◆ Work task
Reproduce every line of text in the listing below exactly, and leave the pictures out of your answer.

◆ Excerpted data
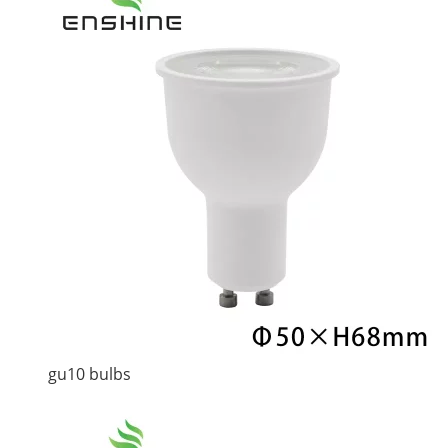
gu10 bulbs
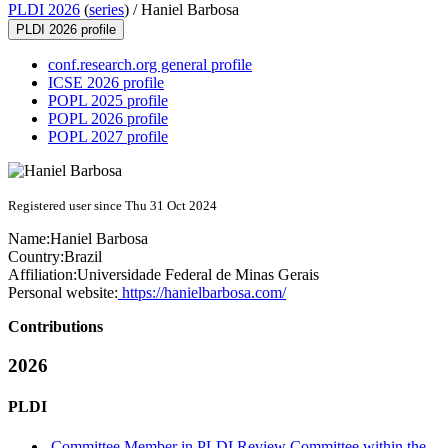
PLDI 2026
(
series
) /
Haniel Barbosa
PLDI 2026 profile
conf.research.org general profile
ICSE 2026 profile
POPL 2025 profile
POPL 2026 profile
POPL 2027 profile
Registered user since Thu 31 Oct 2024
Name:
Haniel Barbosa
Country:
Brazil
Affiliation:
Universidade Federal de Minas Gerais
Personal website:
https://hanielbarbosa.com/
Contributions
2026
PLDI
Committee Member in PLDI Review Committee within the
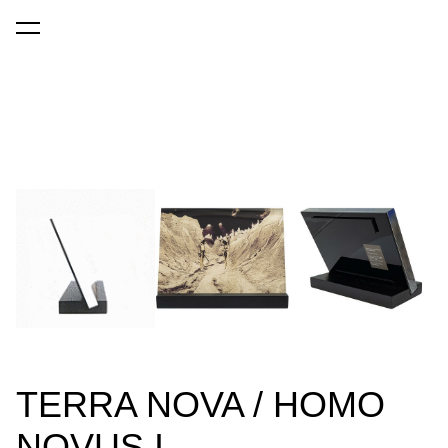
was added to the cart.
View cart
TERRA NOVA / HOMO
NOVUS I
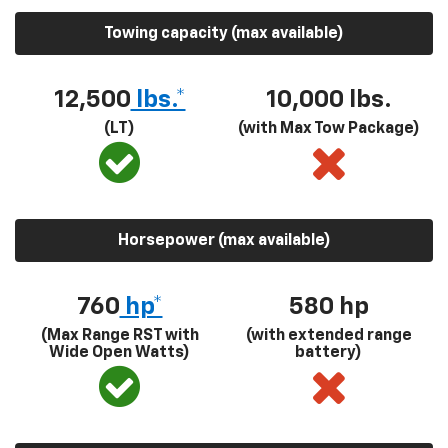
Towing capacity (max available)
12,500
lbs.*
10,000 lbs.
(LT)
(with Max Tow Package)
Horsepower (max available)
760
hp*
580
hp
(Max Range RST with
(with extended range
Wide Open Watts)
battery)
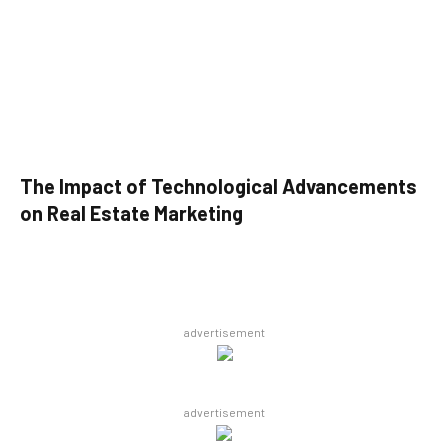
The Impact of Technological Advancements
on Real Estate Marketing
advertisement
advertisement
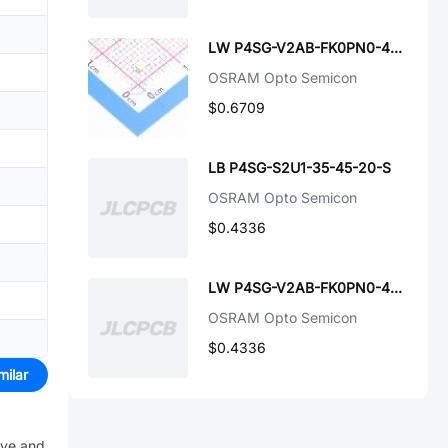
LW P4SG-V2AB-FK0PN0-45-20-S
OSRAM Opto Semicon
$0.6709
LB P4SG-S2U1-35-45-20-S
OSRAM Opto Semicon
$0.4336
LW P4SG-V2AB-FK0PN0-45-20-SF
OSRAM Opto Semicon
$0.4336
milar
ive and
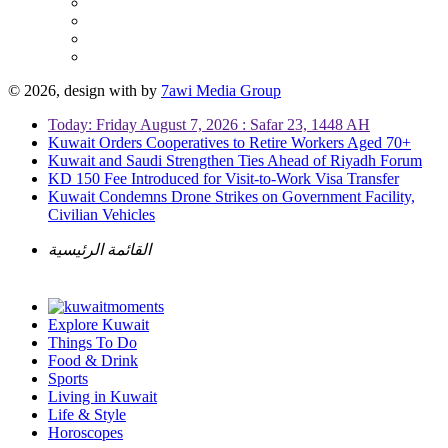
© 2026, design with
by
7awi Media Group
Today: Friday August 7, 2026 : Safar 23, 1448 AH
Kuwait Orders Cooperatives to Retire Workers Aged 70+
Kuwait and Saudi Strengthen Ties Ahead of Riyadh Forum
KD 150 Fee Introduced for Visit-to-Work Visa Transfer
Kuwait Condemns Drone Strikes on Government Facility,
Civilian Vehicles
القائمة الرئيسية
Explore Kuwait
Things To Do
Food & Drink
Sports
Living in Kuwait
Life & Style
Horoscopes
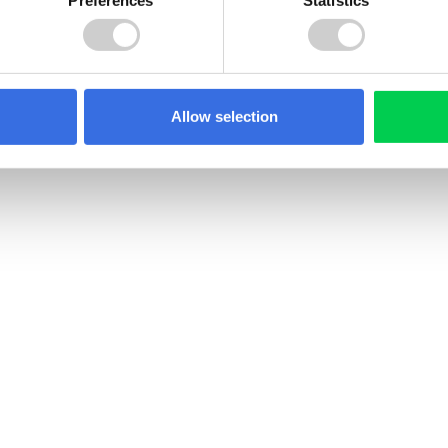
Allow selection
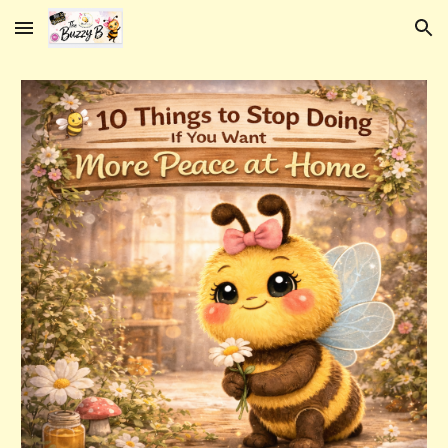
Skip to main content
Skip to navigation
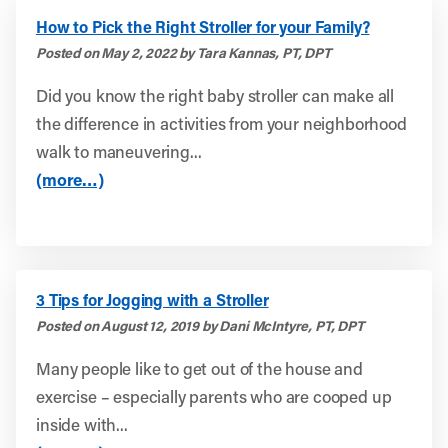
How to Pick the Right Stroller for your Family?
Posted on May 2, 2022 by Tara Kannas, PT, DPT
Did you know the right baby stroller can make all
the difference in activities from your neighborhood
walk to maneuvering...
(more…)
3 Tips for Jogging with a Stroller
Posted on August 12, 2019 by Dani McIntyre, PT, DPT
Many people like to get out of the house and
exercise – especially parents who are cooped up
inside with...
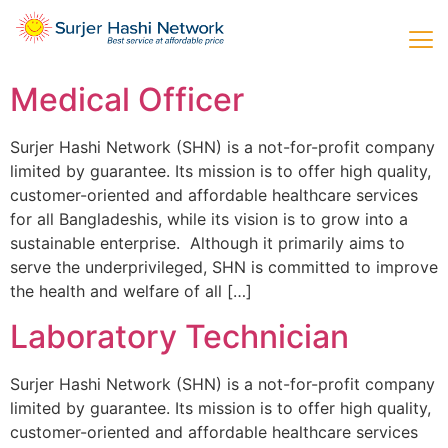
Medical Officer
Surjer Hashi Network (SHN) is a not-for-profit company
limited by guarantee. Its mission is to offer high quality,
customer-oriented and affordable healthcare services
for all Bangladeshis, while its vision is to grow into a
sustainable enterprise. Although it primarily aims to
serve the underprivileged, SHN is committed to improve
the health and welfare of all […]
Laboratory Technician
Surjer Hashi Network (SHN) is a not-for-profit company
limited by guarantee. Its mission is to offer high quality,
customer-oriented and affordable healthcare services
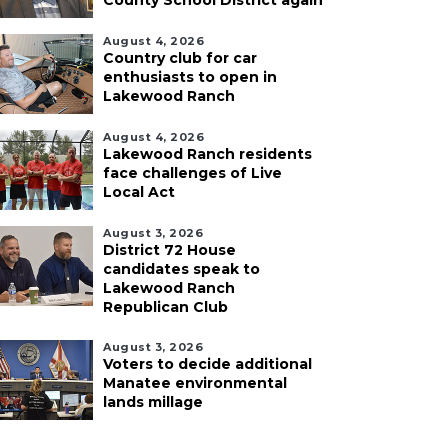
County School District again
August 4, 2026
Country club for car
enthusiasts to open in
Lakewood Ranch
August 4, 2026
Lakewood Ranch residents
face challenges of Live
Local Act
August 3, 2026
District 72 House
candidates speak to
Lakewood Ranch
Republican Club
August 3, 2026
Voters to decide additional
Manatee environmental
lands millage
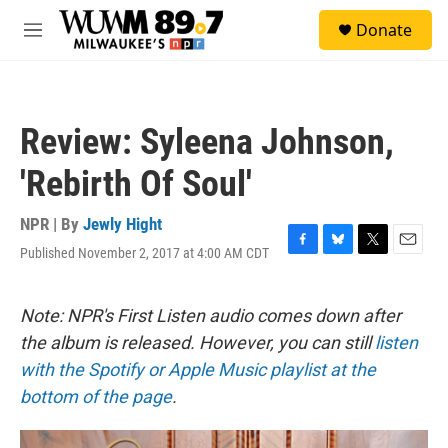
Skip to main content
S
Donate
e
M
a
e
r
n
c
u
h
Review: Syleena Johnson,
u
e
'Rebirth Of Soul'
r
y
NPR | By
Jewly Hight
Published November 2, 2017 at 4:00 AM CDT
F
B
T
E
a
l
w
m
c
u
i
a
e
e
t
i
Note: NPR's First Listen audio comes down after
b
s
t
l
the album is released. However, you can still
listen
o
k
e
o
y
r
with the Spotify or Apple Music playlist at the
k
bottom of the page
.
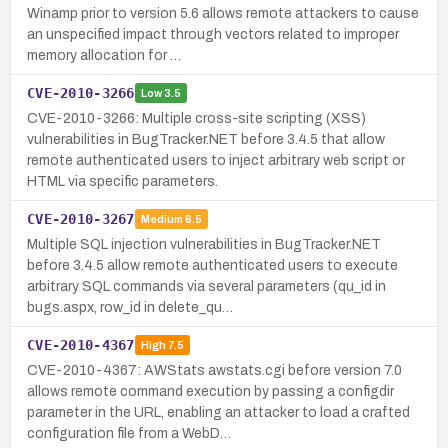
Winamp prior to version 5.6 allows remote attackers to cause
an unspecified impact through vectors related to improper
memory allocation for …
CVE-2010-3266
Low
3.5
CVE-2010-3266: Multiple cross-site scripting (XSS)
vulnerabilities in BugTracker.NET before 3.4.5 that allow
remote authenticated users to inject arbitrary web script or
HTML via specific parameters.
CVE-2010-3267
Medium
6.5
Multiple SQL injection vulnerabilities in BugTracker.NET
before 3.4.5 allow remote authenticated users to execute
arbitrary SQL commands via several parameters (qu_id in
bugs.aspx, row_id in delete_qu…
CVE-2010-4367
High
7.5
CVE-2010-4367: AWStats awstats.cgi before version 7.0
allows remote command execution by passing a configdir
parameter in the URL, enabling an attacker to load a crafted
configuration file from a WebD…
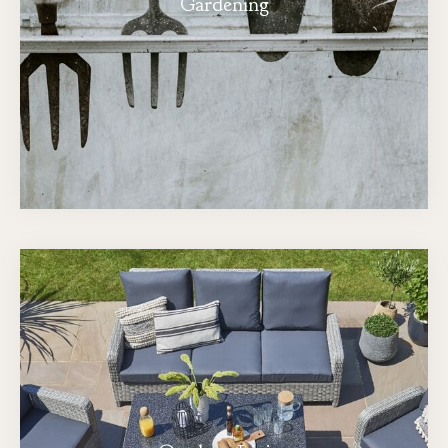
Gardening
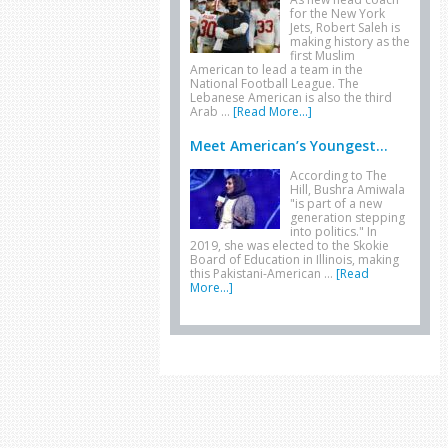
for the New York
Jets, Robert Saleh is
making history as the
first Muslim
American to lead a team in the
National Football League. The
Lebanese American is also the third
Arab …
[Read More...]
Meet American’s Youngest...
According to The
Hill, Bushra Amiwala
"is part of a new
generation stepping
into politics." In
2019, she was elected to the Skokie
Board of Education in Illinois, making
this Pakistani-American …
[Read
More...]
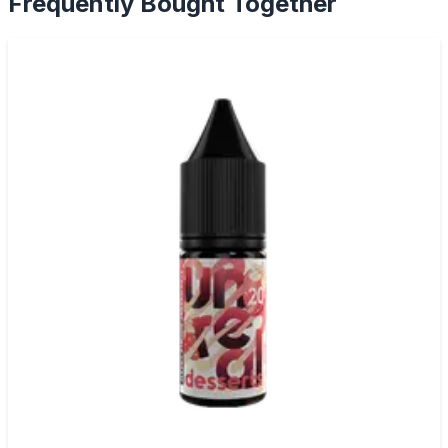
Frequently Bought Together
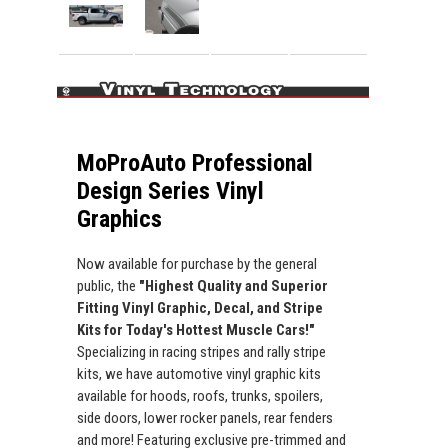
MoProAuto Professional
Design Series Vinyl
Graphics
Now available for purchase by the general
public, the
"Highest Quality and Superior
Fitting Vinyl Graphic, Decal, and Stripe
Kits for Today's Hottest Muscle Cars!"
Specializing in racing stripes and rally stripe
kits, we have automotive vinyl graphic kits
available for hoods, roofs, trunks, spoilers,
side doors, lower rocker panels, rear fenders
and more! Featuring exclusive pre-trimmed and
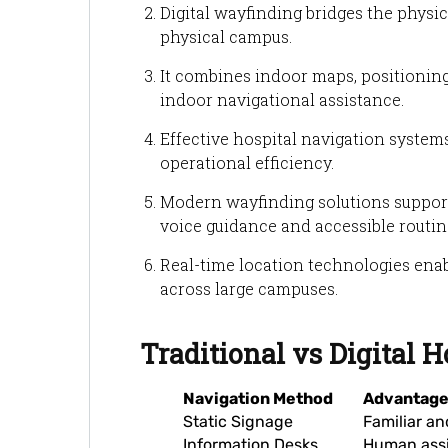
Digital wayfinding bridges the physica
physical campus.
It combines indoor maps, positioning
indoor navigational assistance.
Effective hospital navigation syste
operational efficiency.
Modern wayfinding solutions support 
voice guidance and accessible routin
Real-time location technologies enab
across large campuses.
Traditional vs Digital 
Navigation Method
Advantag
Static Signage
Familiar an
Information Desks
Human ass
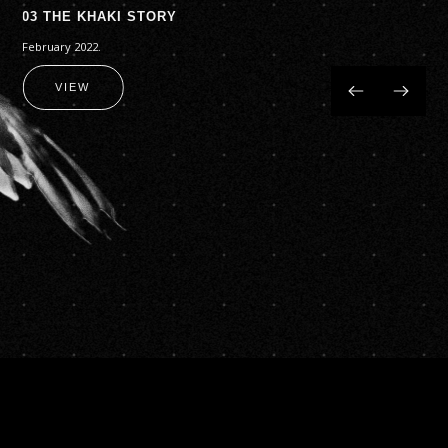
03 THE KHAKI STORY
February 2022.
VIEW
Slide 2 of 4.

◆ Written solution
gu10 bulbs
PLDI 2026
(
series
) /
Haniel Barbosa
PLDI 2026 profile
conf.research.org general profile
ICSE 2026 profile
POPL 2025 profile
POPL 2026 profile
POPL 2027 profile
Registered user since Thu 31 Oct 2024
Name:
Haniel Barbosa
Country:
Brazil
Affiliation:
Universidade Federal de Minas Gerais
Personal website:
https://hanielbarbosa.com/
Contributions
2026
PLDI
Committee Member in PLDI Review Committee within the
was added to the cart.
View cart
TERRA NOVA / HOMO
NOVUS I
Towing capacity (max available)
12,500
lbs.*
10,000 lbs.
(LT)
(with Max Tow Package)
Horsepower (max available)
760
hp*
580
hp
(Max Range RST with
(with extended range
Wide Open Watts)
battery)
The Impact of Technological Advancements
on Real Estate Marketing
advertisement
advertisement
LW P4SG-V2AB-FK0PN0-45-20-S
OSRAM Opto Semicon
$0.6709
LB P4SG-S2U1-35-45-20-S
OSRAM Opto Semicon
$0.4336
LW P4SG-V2AB-FK0PN0-45-20-SF
OSRAM Opto Semicon
$0.4336
milar
ive and
© 2026, design with
by
7awi Media Group
Today: Friday August 7, 2026 : Safar 23, 1448 AH
Kuwait Orders Cooperatives to Retire Workers Aged 70+
Kuwait and Saudi Strengthen Ties Ahead of Riyadh Forum
KD 150 Fee Introduced for Visit-to-Work Visa Transfer
Kuwait Condemns Drone Strikes on Government Facility,
Civilian Vehicles
القائمة الرئيسية
Explore Kuwait
Things To Do
Food & Drink
Sports
Living in Kuwait
Life & Style
Horoscopes
Allow selection
Skip to main content
Skip to navigation
How to Pick the Right Stroller for your Family?
Posted on May 2, 2022 by Tara Kannas, PT, DPT
Did you know the right baby stroller can make all
the difference in activities from your neighborhood
walk to maneuvering...
(more…)
3 Tips for Jogging with a Stroller
Posted on August 12, 2019 by Dani McIntyre, PT, DPT
Many people like to get out of the house and
exercise – especially parents who are cooped up
inside with...
Medical Officer
Surjer Hashi Network (SHN) is a not-for-profit company
limited by guarantee. Its mission is to offer high quality,
customer-oriented and affordable healthcare services
for all Bangladeshis, while its vision is to grow into a
sustainable enterprise. Although it primarily aims to
serve the underprivileged, SHN is committed to improve
the health and welfare of all […]
Laboratory Technician
Surjer Hashi Network (SHN) is a not-for-profit company
limited by guarantee. Its mission is to offer high quality,
customer-oriented and affordable healthcare services
County School District again
August 4, 2026
Country club for car
enthusiasts to open in
Lakewood Ranch
August 4, 2026
Lakewood Ranch residents
face challenges of Live
Local Act
August 3, 2026
District 72 House
candidates speak to
Lakewood Ranch
Republican Club
August 3, 2026
Voters to decide additional
Manatee environmental
lands millage
Skip to main content
S
Donate
e
M
a
e
r
n
c
u
h
Review: Syleena Johnson,
u
e
'Rebirth Of Soul'
r
y
NPR | By
Jewly Hight
Published November 2, 2017 at 4:00 AM CDT
F
B
T
E
a
l
w
m
c
u
i
a
e
e
t
i
Note: NPR's First Listen audio comes down after
b
s
t
l
the album is released. However, you can still
listen
o
k
e
o
y
r
with the Spotify or Apple Music playlist at the
k
bottom of the page
.
Winamp prior to version 5.6 allows remote attackers to cause
an unspecified impact through vectors related to improper
memory allocation for …
CVE-2010-3266
Low
3.5
CVE-2010-3266: Multiple cross-site scripting (XSS)
vulnerabilities in BugTracker.NET before 3.4.5 that allow
remote authenticated users to inject arbitrary web script or
HTML via specific parameters.
CVE-2010-3267
Medium
6.5
Multiple SQL injection vulnerabilities in BugTracker.NET
before 3.4.5 allow remote authenticated users to execute
arbitrary SQL commands via several parameters (qu_id in
bugs.aspx, row_id in delete_qu…
CVE-2010-4367
High
7.5
CVE-2010-4367: AWStats awstats.cgi before version 7.0
allows remote command execution by passing a configdir
parameter in the URL, enabling an attacker to load a crafted
configuration file from a WebD…
Gardening
for the New York
Jets, Robert Saleh is
making history as the
first Muslim
American to lead a team in the
National Football League. The
Lebanese American is also the third
Arab …
[Read More...]
Meet American’s Youngest...
According to The
Hill, Bushra Amiwala
"is part of a new
generation stepping
into politics." In
2019, she was elected to the Skokie
Board of Education in Illinois, making
this Pakistani-American …
[Read
More...]
Frequently Bought Together
MoProAuto Professional
Design Series Vinyl
Graphics
Now available for purchase by the general
public, the
"Highest Quality and Superior
Fitting Vinyl Graphic, Decal, and Stripe
Kits for Today's Hottest Muscle Cars!"
Specializing in racing stripes and rally stripe
kits, we have automotive vinyl graphic kits
available for hoods, roofs, trunks, spoilers,
side doors, lower rocker panels, rear fenders
and more! Featuring exclusive pre-trimmed and
Digital wayfinding bridges the physica
physical campus.
It combines indoor maps, positioning
indoor navigational assistance.
Effective hospital navigation syste
operational efficiency.
Modern wayfinding solutions support 
voice guidance and accessible routin
Real-time location technologies enab
across large campuses.
Traditional vs Digital 
Navigation Method
Advantag
Static Signage
Familiar an
Information Desks
Human ass
03 THE KHAKI STORY
February 2022.
VIEW
Slide 2 of 4.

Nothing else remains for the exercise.